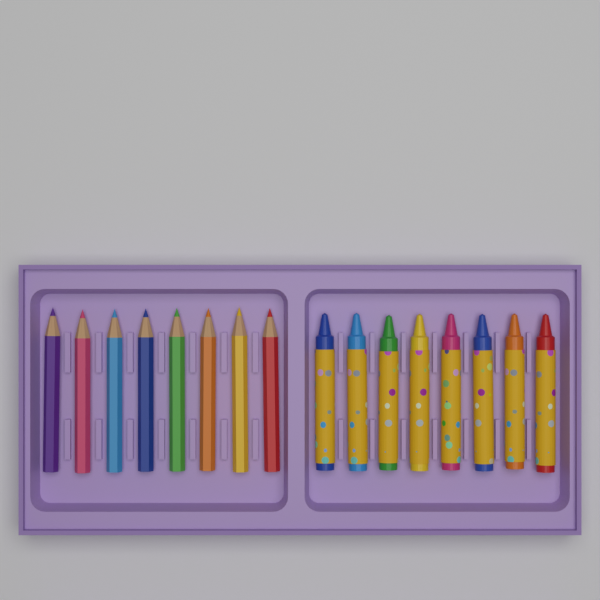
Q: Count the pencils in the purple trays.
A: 8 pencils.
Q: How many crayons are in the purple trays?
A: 8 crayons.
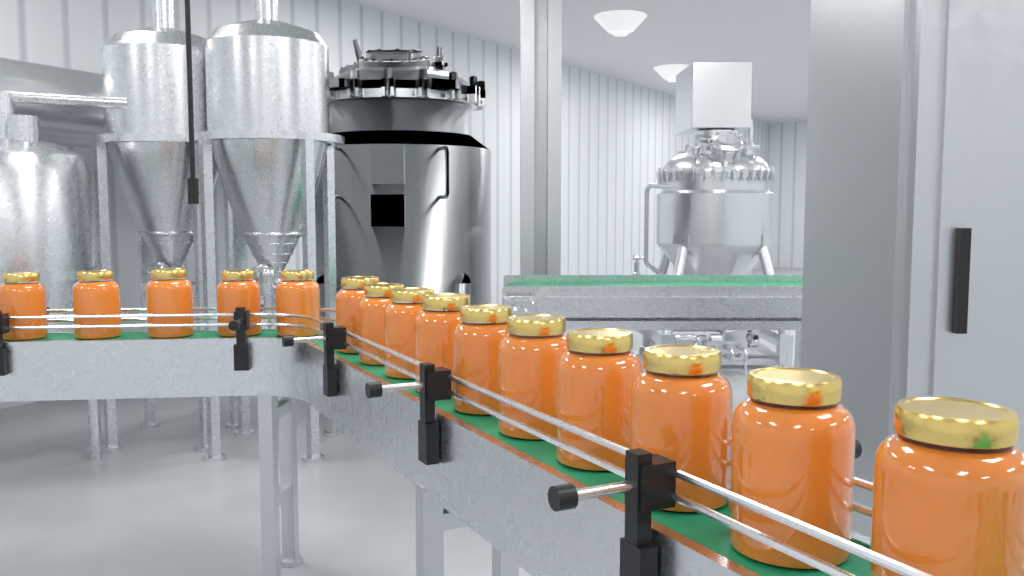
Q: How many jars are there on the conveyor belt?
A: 15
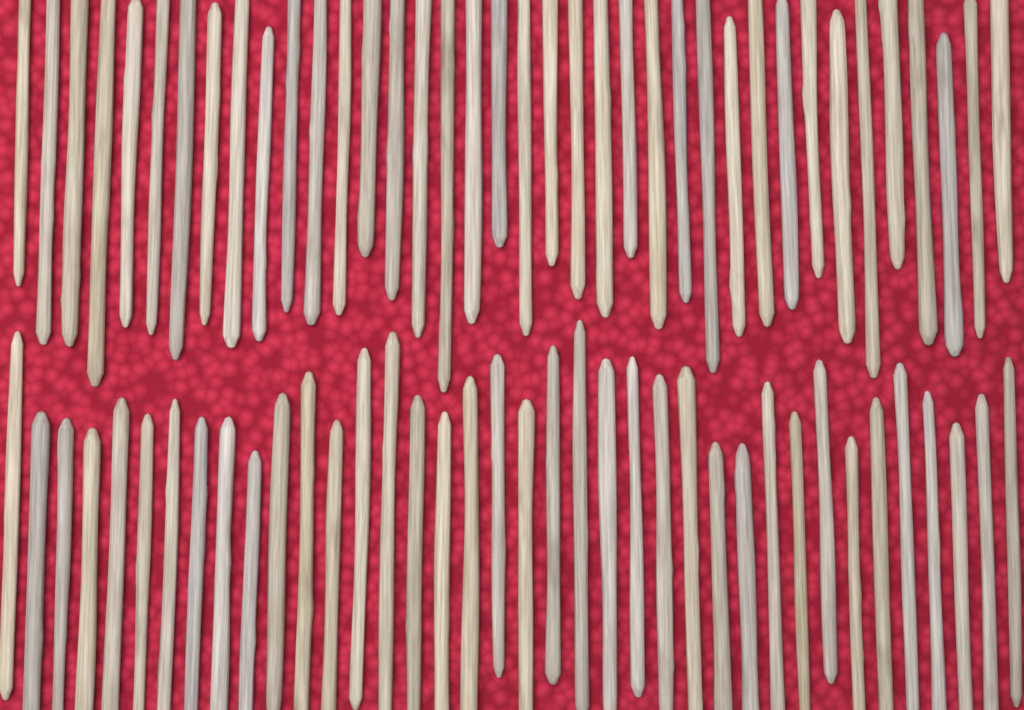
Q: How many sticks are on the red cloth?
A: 76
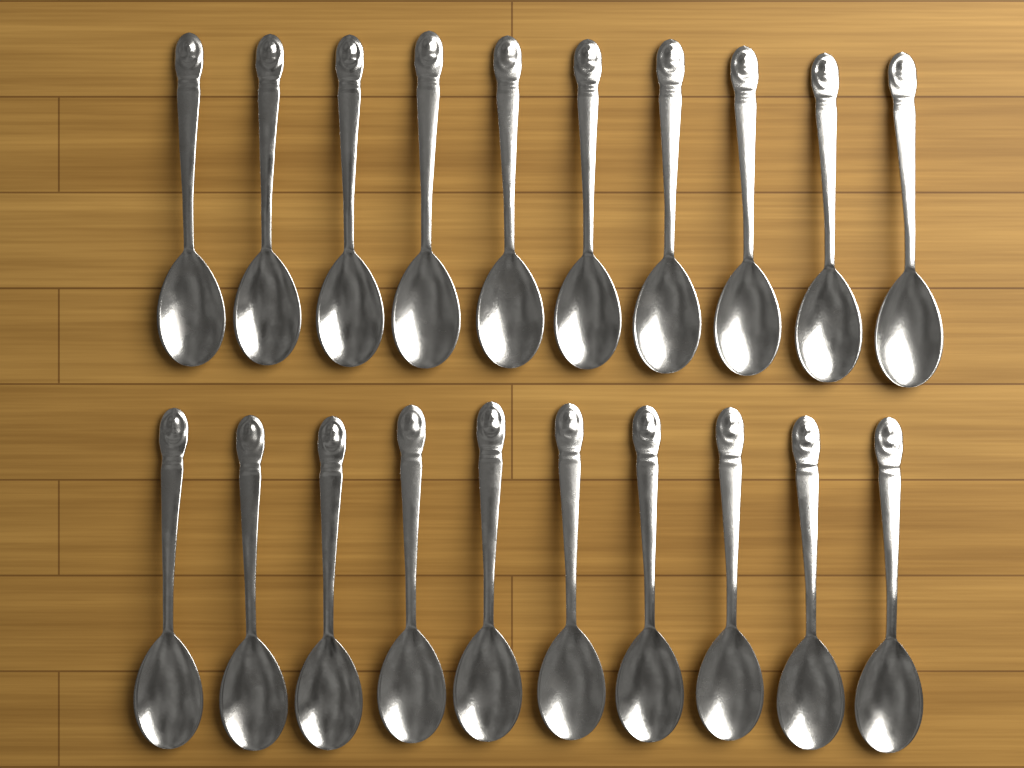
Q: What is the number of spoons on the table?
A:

★ ★ ★

Revise all of the records above so that each "purple" becomes "blue", with everything else left the same. Leave out the pictures.

Q: Count the pencils in the blue trays.
A: 8 pencils.
Q: How many crayons are in the blue trays?
A: 8 crayons.
Q: How many jars are there on the conveyor belt?
A: 15
Q: How many sticks are on the red cloth?
A: 76
Q: What is the number of spoons on the table?
A:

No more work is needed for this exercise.